Le tableau ci-contre (tableau 7) résume les références au processus empathique déclenché par les personas.

Le rôle

facilitateur de la similitude.

La compréhension

Norman, 2004a, p. 155

« L’avantage essentiel des personas réside dans leur capacité à introduire de l’empathie et de la compréhension envers les individus qui utilisent le produit. (…) Par empathie, je veux dire une compréhension et une identification avec les utilisateurs. »

Antle, 2003, p.29

« Par-dessus tout, les personas ont aidé notre équipe à avoir de l’empathie une compréhension profonde envers notre public cible. »

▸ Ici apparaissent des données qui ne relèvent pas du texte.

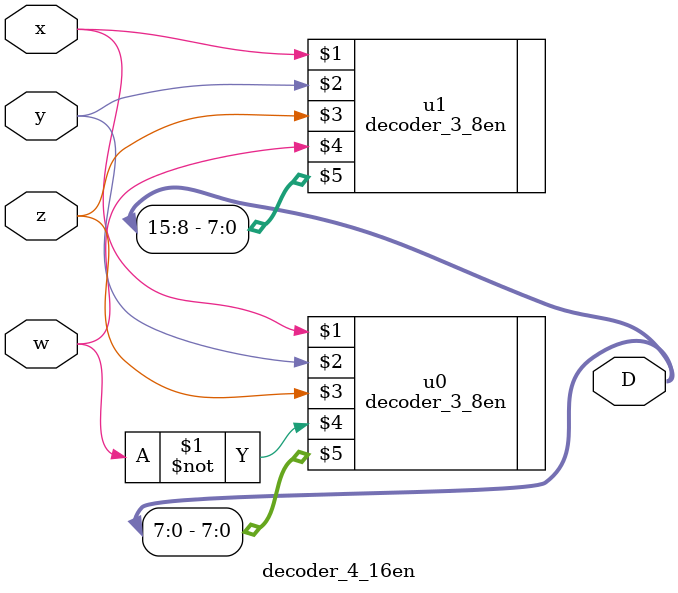
<source format=v>
module decoder_4_16en(x, y, w, z, D);
input x, y, z, w;
output [15:0] D;

decoder_3_8en u0 (x, y, z, ~w, D[7:0]);
decoder_3_8en u1 (x, y, z, w, D[15:8]);

endmodule
</source>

L’adoption du point de vue de l’utilisateur

Maness, Miaskiewicz & Sumner, 2008, p. 2

« Un bénéfice essentiel des personas réside dans le fait qu’ils procurent de l’empathie envers les cibles d’utilisateurs. Au travers d’un support narratif, les personas aident à surmonter notre tendance naturelle à être centré sur nos propres besoins et préférences. »

La simulation des besoins

Rind, 2007, p.3 « Une fois que les développeurs apprennent à connaître ces exemples d’utilisateurs choisis avec soin, ils gagnent la capacité à se mettre eux-mêmes à la place de ces personas. Cette nouvelle empathie leur permet de (…) »

Grudin & Pruitt, 2002, p. 147-148

« Un designer, un développeur ou une personne en charge des tests peut

connaître, par intuition, le comportement, dans des situations nouvelles, des personnes sur lesquelles le persona est basé. »

« Les personas utilisent la capacité puissante de notre esprit à extrapoler à partir d’informations partielles sur des personnes, à créer des

ensembles cohérents et à les projeter dans des situations et environnements nouveaux. »

Tableau 7. Références au processus empathique qui serait déclenché par les personas9.

Personnages fictifs dotés d’un système de croyances et de désirs, les personas peuvent donc être envisagés en tant qu’éléments déclencheurs du processus d’empathie, contrant notre tendance naturelle à confondre nos croyances avec celles des autres (Keysar, Lin & Barr, 2003). Ils seraient susceptibles de favoriser un processus de simulation mentale, impliquant un changement de perspective, et donc la compréhension, l’anticipation des besoins des utilisateurs. Ils s’appuieraient alors, d’une part sur notre flexibilité mentale, qui correspond à une capacité à changer de tâche ou de stratégie (Decety, 2004) et, d’autre part, sur notre capacité d’imagination (Pacherie, 2004).